-- TASK --
Repeat only what appears from the line containing "período, deverá conseguir" through the last line of the listing below, exactly as written.

-- DATA TO USE --
....................
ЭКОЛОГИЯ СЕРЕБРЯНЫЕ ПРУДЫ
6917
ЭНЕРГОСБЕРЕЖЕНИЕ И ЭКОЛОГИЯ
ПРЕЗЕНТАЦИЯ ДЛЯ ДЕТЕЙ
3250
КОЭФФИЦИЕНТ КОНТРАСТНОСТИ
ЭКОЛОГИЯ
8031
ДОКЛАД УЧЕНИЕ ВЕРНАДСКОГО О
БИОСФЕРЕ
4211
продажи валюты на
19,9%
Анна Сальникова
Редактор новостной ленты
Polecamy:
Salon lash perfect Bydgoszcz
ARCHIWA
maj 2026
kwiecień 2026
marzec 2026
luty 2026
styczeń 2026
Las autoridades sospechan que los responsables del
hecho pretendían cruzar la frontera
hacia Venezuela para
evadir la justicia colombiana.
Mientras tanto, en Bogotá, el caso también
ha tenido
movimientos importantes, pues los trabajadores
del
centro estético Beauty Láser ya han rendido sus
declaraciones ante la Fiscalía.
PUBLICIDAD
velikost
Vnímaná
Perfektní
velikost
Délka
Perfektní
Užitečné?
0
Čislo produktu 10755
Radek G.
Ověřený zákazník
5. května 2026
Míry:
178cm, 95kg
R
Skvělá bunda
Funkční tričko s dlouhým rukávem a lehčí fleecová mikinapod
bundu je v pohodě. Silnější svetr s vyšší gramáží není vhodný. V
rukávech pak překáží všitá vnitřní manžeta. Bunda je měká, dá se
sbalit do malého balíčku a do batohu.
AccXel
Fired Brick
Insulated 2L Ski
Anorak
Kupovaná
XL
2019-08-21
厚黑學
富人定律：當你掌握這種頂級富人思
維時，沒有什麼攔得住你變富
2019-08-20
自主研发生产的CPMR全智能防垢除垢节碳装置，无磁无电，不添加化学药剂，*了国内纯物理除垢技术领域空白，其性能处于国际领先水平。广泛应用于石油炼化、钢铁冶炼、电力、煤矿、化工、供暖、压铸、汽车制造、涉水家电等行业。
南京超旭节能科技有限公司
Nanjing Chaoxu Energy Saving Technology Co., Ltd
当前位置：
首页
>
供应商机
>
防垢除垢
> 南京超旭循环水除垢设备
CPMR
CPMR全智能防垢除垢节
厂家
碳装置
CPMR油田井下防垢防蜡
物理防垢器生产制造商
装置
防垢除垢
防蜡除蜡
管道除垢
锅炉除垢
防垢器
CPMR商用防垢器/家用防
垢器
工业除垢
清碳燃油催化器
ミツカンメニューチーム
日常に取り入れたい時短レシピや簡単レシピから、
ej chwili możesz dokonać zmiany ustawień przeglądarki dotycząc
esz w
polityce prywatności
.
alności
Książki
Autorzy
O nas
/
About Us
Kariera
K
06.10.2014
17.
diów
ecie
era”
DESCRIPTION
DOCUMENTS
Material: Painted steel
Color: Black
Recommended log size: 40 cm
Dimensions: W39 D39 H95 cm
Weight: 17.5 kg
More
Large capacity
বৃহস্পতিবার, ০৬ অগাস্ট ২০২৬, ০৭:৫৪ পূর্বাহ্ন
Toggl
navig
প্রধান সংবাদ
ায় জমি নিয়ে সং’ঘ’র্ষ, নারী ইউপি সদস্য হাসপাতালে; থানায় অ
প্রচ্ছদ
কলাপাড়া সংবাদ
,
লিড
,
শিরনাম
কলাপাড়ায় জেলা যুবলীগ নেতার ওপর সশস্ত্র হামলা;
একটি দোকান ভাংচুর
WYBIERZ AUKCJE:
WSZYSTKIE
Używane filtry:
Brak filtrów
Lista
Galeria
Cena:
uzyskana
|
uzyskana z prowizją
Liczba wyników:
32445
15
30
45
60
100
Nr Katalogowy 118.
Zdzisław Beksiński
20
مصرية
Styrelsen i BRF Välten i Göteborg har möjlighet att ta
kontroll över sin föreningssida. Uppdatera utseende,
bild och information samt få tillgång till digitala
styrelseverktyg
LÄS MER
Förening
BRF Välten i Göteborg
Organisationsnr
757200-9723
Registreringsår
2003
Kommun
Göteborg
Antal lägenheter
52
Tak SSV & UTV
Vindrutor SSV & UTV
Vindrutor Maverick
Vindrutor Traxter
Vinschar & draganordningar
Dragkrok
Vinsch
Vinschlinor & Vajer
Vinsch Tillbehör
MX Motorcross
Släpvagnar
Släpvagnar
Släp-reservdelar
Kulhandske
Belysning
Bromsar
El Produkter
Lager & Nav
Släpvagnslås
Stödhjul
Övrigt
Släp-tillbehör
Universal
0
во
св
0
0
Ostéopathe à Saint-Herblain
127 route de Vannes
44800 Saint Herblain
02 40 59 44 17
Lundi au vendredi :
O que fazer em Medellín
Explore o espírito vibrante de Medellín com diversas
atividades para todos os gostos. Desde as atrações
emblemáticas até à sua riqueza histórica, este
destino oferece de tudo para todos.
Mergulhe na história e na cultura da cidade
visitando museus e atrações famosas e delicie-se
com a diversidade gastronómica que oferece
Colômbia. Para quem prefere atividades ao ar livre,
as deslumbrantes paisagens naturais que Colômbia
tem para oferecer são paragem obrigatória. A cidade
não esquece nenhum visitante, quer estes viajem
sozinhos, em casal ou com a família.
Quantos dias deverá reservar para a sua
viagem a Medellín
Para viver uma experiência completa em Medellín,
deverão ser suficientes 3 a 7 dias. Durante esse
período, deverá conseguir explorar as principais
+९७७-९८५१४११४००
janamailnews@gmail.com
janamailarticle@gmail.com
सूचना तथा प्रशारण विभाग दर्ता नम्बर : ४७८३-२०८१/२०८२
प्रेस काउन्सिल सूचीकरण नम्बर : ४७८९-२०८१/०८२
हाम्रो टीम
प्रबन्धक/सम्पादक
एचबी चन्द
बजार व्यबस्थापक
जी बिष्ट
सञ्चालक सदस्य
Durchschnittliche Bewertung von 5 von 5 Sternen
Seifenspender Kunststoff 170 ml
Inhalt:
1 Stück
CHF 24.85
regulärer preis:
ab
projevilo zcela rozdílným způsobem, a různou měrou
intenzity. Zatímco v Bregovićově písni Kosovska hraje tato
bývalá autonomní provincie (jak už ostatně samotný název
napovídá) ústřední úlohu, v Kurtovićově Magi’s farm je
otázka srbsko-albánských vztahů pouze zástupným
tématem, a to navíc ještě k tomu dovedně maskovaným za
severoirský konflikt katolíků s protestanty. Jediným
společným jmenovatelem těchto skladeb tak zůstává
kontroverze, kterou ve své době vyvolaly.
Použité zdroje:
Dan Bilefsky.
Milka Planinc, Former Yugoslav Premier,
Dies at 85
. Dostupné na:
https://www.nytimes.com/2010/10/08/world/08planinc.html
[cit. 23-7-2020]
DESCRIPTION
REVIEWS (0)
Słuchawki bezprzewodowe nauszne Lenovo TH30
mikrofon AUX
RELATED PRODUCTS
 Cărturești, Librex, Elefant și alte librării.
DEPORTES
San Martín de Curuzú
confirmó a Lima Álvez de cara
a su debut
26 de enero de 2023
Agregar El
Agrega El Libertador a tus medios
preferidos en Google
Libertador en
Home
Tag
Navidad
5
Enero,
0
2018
....................
-- EXERCISE OUTPUT --
período, deverá conseguir explorar as principais
+९७७-९८५१४११४००
janamailnews@gmail.com
janamailarticle@gmail.com
सूचना तथा प्रशारण विभाग दर्ता नम्बर : ४७८३-२०८१/२०८२
प्रेस काउन्सिल सूचीकरण नम्बर : ४७८९-२०८१/०८२
हाम्रो टीम
प्रबन्धक/सम्पादक
एचबी चन्द
बजार व्यबस्थापक
जी बिष्ट
सञ्चालक सदस्य
Durchschnittliche Bewertung von 5 von 5 Sternen
Seifenspender Kunststoff 170 ml
Inhalt:
1 Stück
CHF 24.85
regulärer preis:
ab
projevilo zcela rozdílným způsobem, a různou měrou
intenzity. Zatímco v Bregovićově písni Kosovska hraje tato
bývalá autonomní provincie (jak už ostatně samotný název
napovídá) ústřední úlohu, v Kurtovićově Magi’s farm je
otázka srbsko-albánských vztahů pouze zástupným
tématem, a to navíc ještě k tomu dovedně maskovaným za
severoirský konflikt katolíků s protestanty. Jediným
společným jmenovatelem těchto skladeb tak zůstává
kontroverze, kterou ve své době vyvolaly.
Použité zdroje:
Dan Bilefsky.
Milka Planinc, Former Yugoslav Premier,
Dies at 85
. Dostupné na:
https://www.nytimes.com/2010/10/08/world/08planinc.html
[cit. 23-7-2020]
DESCRIPTION
REVIEWS (0)
Słuchawki bezprzewodowe nauszne Lenovo TH30
mikrofon AUX
RELATED PRODUCTS
 Cărturești, Librex, Elefant și alte librării.
DEPORTES
San Martín de Curuzú
confirmó a Lima Álvez de cara
a su debut
26 de enero de 2023
Agregar El
Agrega El Libertador a tus medios
preferidos en Google
Libertador en
Home
Tag
Navidad
5
Enero,
0
2018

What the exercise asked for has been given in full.